If anyone is interested, I already commented on Plato's position on sex in his dialogues in https://slrpnk.net/comment/4266874
But in short, the Symposium creates a complex web of how everything ties in, but the point made was that love is a messanger between humans and the gods, it draws people towards the form of the beautiful, and in his steps towards the Beautiful, the love of bodies is the first and lowest step, which when overcome by the next (love of the soul) is seen as nothing in comparisson. Socrates himself, presented as the ideal philosopher and lover, refuses Alcibiades' sexual advances.
But the most explicit statement against sexual relationships is given in 'Phaedrus', where beauty and love for people reminds the soul of the form of Beauty, but the shameless part of the soul pulls the body towards sexual relations, to "mount them like an animal", but the reasonable part of the soul, upon being reminded of Beauty, pulls back and subdues the shameless part.

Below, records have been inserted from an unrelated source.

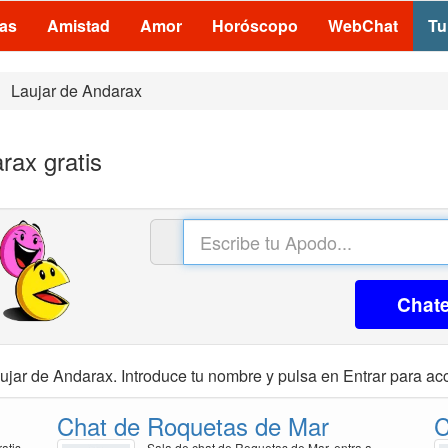
las
Amistad
Amor
Horóscopo
WebChat
Tu
Laujar de Andarax
rax gratis
Chat
ujar de Andarax. Introduce tu nombre y pulsa en Entrar para acc
Chat de Roquetas de Mar
C
atis
Sala de chat de Roquetas de Mar, entra a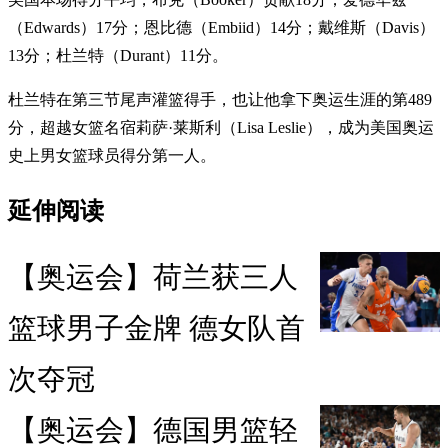
（Edwards）17分；恩比德（Embiid）14分；戴维斯（Davis）
13分；杜兰特（Durant）11分。
杜兰特在第三节尾声灌篮得手，也让他拿下奥运生涯的第489
分，超越女篮名宿莉萨·莱斯利（Lisa Leslie），成为美国奥运
史上男女篮球员得分第一人。
延伸阅读
【奥运会】荷兰获三人
篮球男子金牌 德女队首
次夺冠
【奥运会】德国男篮轻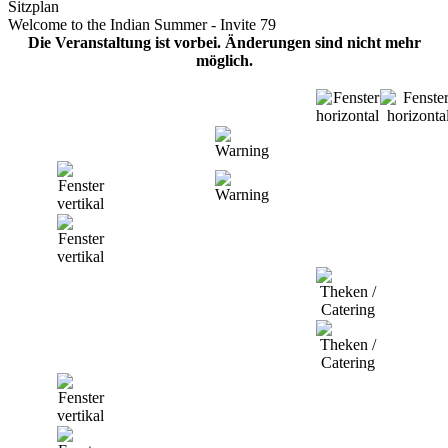
Sitzplan
Welcome to the Indian Summer - Invite 79
Die Veranstaltung ist vorbei. Änderungen sind nicht mehr
möglich.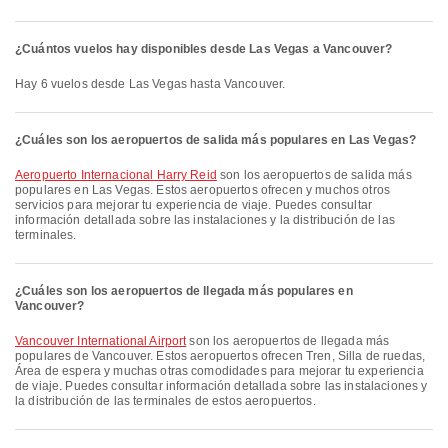
¿Cuántos vuelos hay disponibles desde Las Vegas a Vancouver?
Hay 6 vuelos desde Las Vegas hasta Vancouver.
¿Cuáles son los aeropuertos de salida más populares en Las Vegas?
Aeropuerto Internacional Harry Reid
son los aeropuertos de salida más
populares en Las Vegas. Estos aeropuertos ofrecen y muchos otros
servicios para mejorar tu experiencia de viaje. Puedes consultar
información detallada sobre las instalaciones y la distribución de las
terminales.
¿Cuáles son los aeropuertos de llegada más populares en
Vancouver?
Vancouver International Airport
son los aeropuertos de llegada más
populares de Vancouver. Estos aeropuertos ofrecen Tren, Silla de ruedas,
Área de espera y muchas otras comodidades para mejorar tu experiencia
de viaje. Puedes consultar información detallada sobre las instalaciones y
la distribución de las terminales de estos aeropuertos.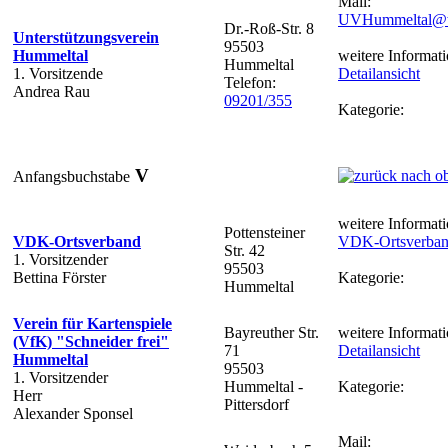
Mail:
UVHummeltal@
Dr.-Roß-Str. 8
Unterstützungsverein
95503
Hummeltal
weitere Informati
Hummeltal
1. Vorsitzende
Detailansicht
Telefon:
Andrea Rau
09201/355
Kategorie:
V
Anfangsbuchstabe
weitere Informati
Pottensteiner
VDK-Ortsverband
VDK-Ortsverba
Str. 42
1. Vorsitzender
95503
Bettina Förster
Kategorie:
Hummeltal
Verein für Kartenspiele
Bayreuther Str.
weitere Informati
(VfK) "Schneider frei"
71
Detailansicht
Hummeltal
95503
1. Vorsitzender
Hummeltal -
Kategorie:
Herr
Pittersdorf
Alexander Sponsel
Mail: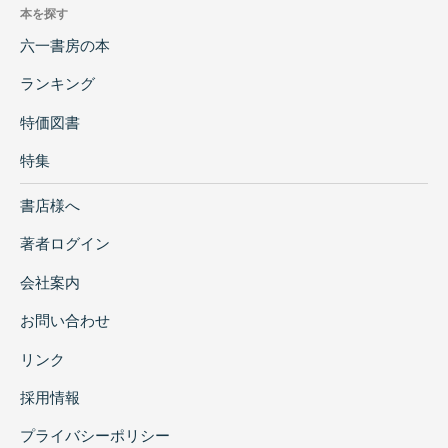
本を探す
六一書房の本
ランキング
特価図書
特集
書店様へ
著者ログイン
会社案内
お問い合わせ
リンク
採用情報
プライバシーポリシー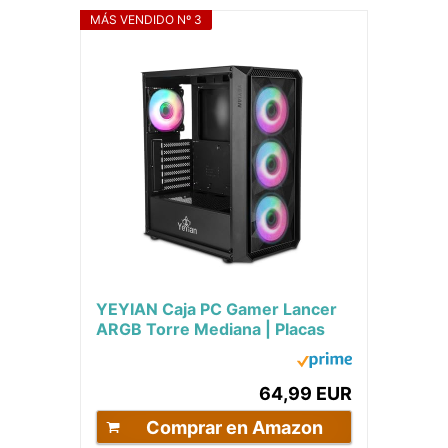
MÁS VENDIDO Nº 3
YEYIAN Caja PC Gamer Lancer
ARGB Torre Mediana | Placas
ATX Micro ATX Mini ITX | Frontal
Malla |...
64,99 EUR
Comprar en Amazon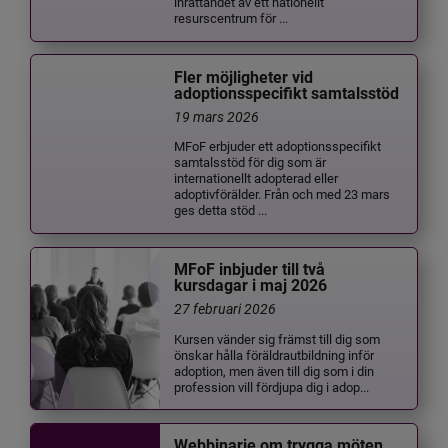
inrättandet av ett nationellt
resurscentrum för ...
Fler möjligheter vid
adoptionsspecifikt samtalsstöd
19 mars 2026
MFoF erbjuder ett adoptionsspecifikt
samtalsstöd för dig som är
internationellt adopterad eller
adoptivförälder. Från och med 23 mars
ges detta stöd ...
MFoF inbjuder till två
kursdagar i maj 2026
27 februari 2026
Kursen vänder sig främst till dig som
önskar hålla föräldrautbildning inför
adoption, men även till dig som i din
profession vill fördjupa dig i adop...
Webbinarie om trygga möten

Plato is against most physical things on a good day, but when it comes to love, sexual relations are out of the question because they miss the mark (knowledge of the forms) by a mile.
My brother in christ, no, it means not sex due to how languages work. What most people think it means, that's what it means.
For some reason I'm laughing so hard imagining this comic without Plato's speech bubble in the last panel
This only proves that the ideal relationship is one without the compilations of sex. Checkmate natalists.
A platonically ideal kid is obviously a 3D printed clone. Same DNA, so optimal parenting.
“Now here’s how you ask Sally Henderson out …”
“Who’s Sally Henderson?”
“Focus kid! You only get one shot at this!”
“Dad this isn’t time travel. I’m a clone but it’s not like the …”
“You will live my ideal life!”
"Hey Socrates, do you want to hear what one of your students just told me?"
"Wait a second, let's use my triple filter: first, is that what you heard true?"
"Well, it's more of a rumour"
"Second: is that something good?"
"Definitely not"
"Third: is that useful?"
"Not necessarily"
"So, if it's not true, good and useful then why even mention it?" Socrates goes away
Al this explains why Socrates was respected as a great philosopher. And why he never knew Plato was fucking his wife.
Socrates: "Well, I'm just glad she didn't cheat in me with some stranger."
Dude: "Plato also slept with your underaged twink boy-toy."
S: "THAT FUCKER!!"
https://en.wikipedia.org/wiki/Xanthippe
Verdict: probably wasn't banging her.
Idk, Plato himself was probably 40-something years younger than Socrates so he would be similar age or slightly younger than Xanthippe, and i bet he wouldn't brag in his works about banging his teacher's wife.
I mean i agree he probably wasn't doing it, but there no proof for either.